ROMA – Estate, periodo di finanziaria. Come ogni anno si torna a parlare di taglio dei costi della politica, che si faranno, come sempre, “domani”. Ma i costi della politica non sono tanto, o almeno non solo, le auto blu, gli stipendi dei ministri e le pensioni “facili”. Come spesso accade, anche in questo caso la differenza la fa soprattutto la quantità e i ministri e persino i parlamentari, in fondo non sono molti. Anzi sono pochi se confrontati ad un esercito fatto di 38mila poltrone ed oltre 3500 imprese. Esercito che può generare costi molto consistenti. Sono le cifre delle imprese controllate dai comuni italiani, molte delle quali, manco a dirlo, in rosso.

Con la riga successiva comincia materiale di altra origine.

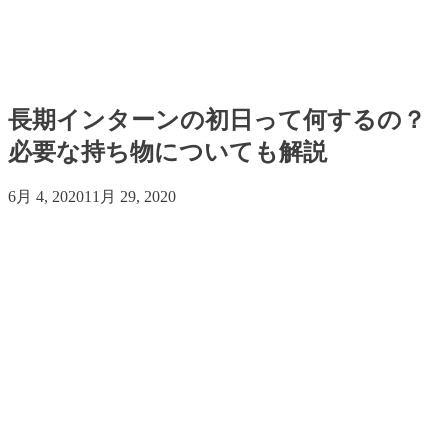
長期インターンの初日って何するの？
必要な持ち物についても解説
6月 4, 2020
11月 29, 2020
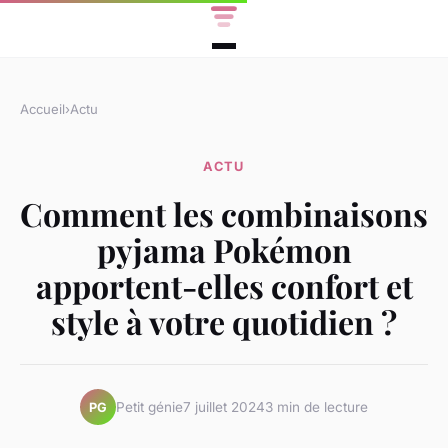
Accueil
›
Actu
ACTU
Comment les combinaisons
pyjama Pokémon
apportent-elles confort et
style à votre quotidien ?
Petit génie
7 juillet 2024
3 min de lecture
PG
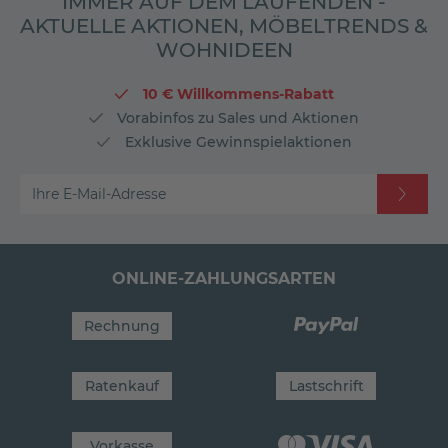
IMMER AUF DEM LAUFENDEN -
AKTUELLE AKTIONEN, MÖBELTRENDS &
WOHNIDEEN
10 € Willkommens-Rabatt
Vorabinfos zu Sales und Aktionen
Exklusive Gewinnspielaktionen
Ihre E-Mail-Adresse
ONLINE-ZAHLUNGSARTEN
Rechnung
Ratenkauf
Lastschrift
Vorkasse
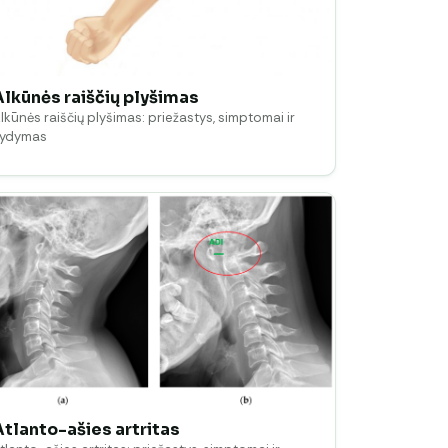
Alkūnės raiščių plyšimas
lkūnės raiščių plyšimas: priežastys, simptomai ir
gydymas
Atlanto-ašies artritas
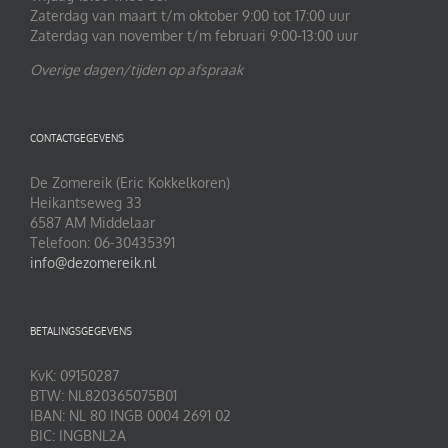
Zaterdag van maart t/m oktober 9:00 tot 17:00 uur
Zaterdag van november t/m februari 9:00-13:00 uur
Overige dagen/tijden op afspraak
CONTACTGEGEVENS
De Zomereik (Eric Kokkelkoren)
Heikantseweg 33
6587 AM Middelaar
Telefoon: 06-30435391
info@dezomereik.nl
BETALINGSGEGEVENS
KvK: 09150287
BTW: NL820365075B01
IBAN: NL 80 INGB 0004 2691 02
BIC: INGBNL2A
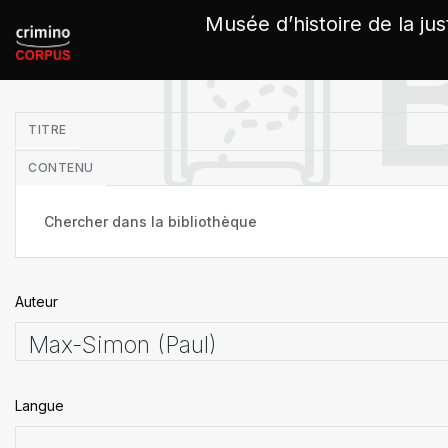
Panneau de gestion des cookies
Musée d’histoire de la jus
in
TITRE
CONTENU
Auteur
Langue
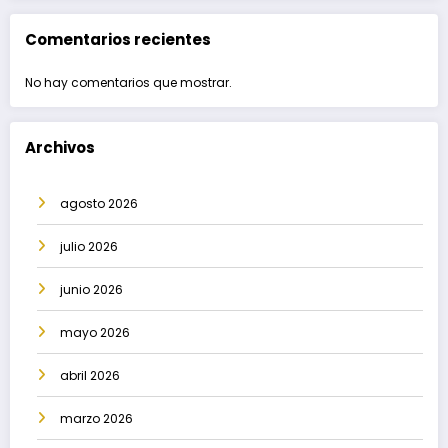
Comentarios recientes
No hay comentarios que mostrar.
Archivos
agosto 2026
julio 2026
junio 2026
mayo 2026
abril 2026
marzo 2026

Definirla “nuova casta”, come fa il Corriere della Sera, pecca di originalità e connota di novità una realtà che di nuovo ha ben poco. Ma certo la mole di enti controllati dai comuni italiani e, soprattutto, la mole delle loro perdite economiche, unite al servizio spesso scadente che offrono, meriterebbe una riflessione accurata. In particolar modo quando si parla di tagli ai costi della politica. Vero è che i referendum sull’acqua pubblica, riferendosi in realtà non esclusivamente alla gestione dell’acqua, hanno per volontà popolare rimesso in gioco e rilanciato questo incredibile e mastodontico mondo, ma i numeri che fornisce l’Anci sono, come dire, interessanti.
I comuni italiani, circa 8 mila, controllano 3.662 imprese. Ma, attenzione, di queste, quelle che erogano servizi pubblici, sono appena un terzo: 1.266. I restanti due terzi si occupano di altro, semplicemente. Ben 537 si occupano di «infrastrutture ed edilizia». Altre 266 di «cultura, turismo e tempo libero». E 140 di «istruzione, ricerca e sviluppo». Poi ce ne sono ancora 1.453 di «altri servizi», fra cui le farmacie comunali.
Oltre alle “controllate” esistono poi le realtà a cui comuni e provincie “partecipano”. In una indagine condotta lo scorso anno la Corte dei Conti ha accertato che in Italia ne esistono 5.860. Di queste, ben 3.787 hanno una forma giuridica societaria. Le società per azioni sono 1.635, mentre quelle a responsabilità limitata raggiungono la cifra di 1.402. Ci sono poi 556 consorzi e 194 cooperative. Un universo ampio e variegato dunque. E non è tutto, in una precedente inchiesta i magistrati contabili hanno calcolato che questo incredibile reticolo di enti e imprese garantisce la bellezza di 38mila poltrone, fra consigli di amministrazione (23 mila), collegi sindacali (12 mila) e incarichi «apicali» (almeno 3 mila), come si definiscono in gergo.
Un esercito vero e proprio. Migliaia di uomini al lavoro, pagati in toto o in parte con pubblico denaro che, spesso, fanno anche danni. Secondo un’analisi riferita al periodo compreso fra il 2005 e il 2008, ci sono infatti ben 568 società sempre costantemente in perdita. Dice la Corte dei Conti che «la percentuale più alta» di queste imprese con il bilancio negativo si riscontra in Basilicata, con il 40%, seguita dal Molise e dalla Sardegna. I magistrati contabili sottolineano quindi che sono i settori diversi dai servizi pubblici locali quelli dove si concentrano le società perennemente in deficit: sono il 63,3% del totale. Il record assoluto, neanche a farlo apposta, spetta alle «attività culturali e di sviluppo turistico». Forse Tremonti aveva ragione a dire che con la cultura non si mangia.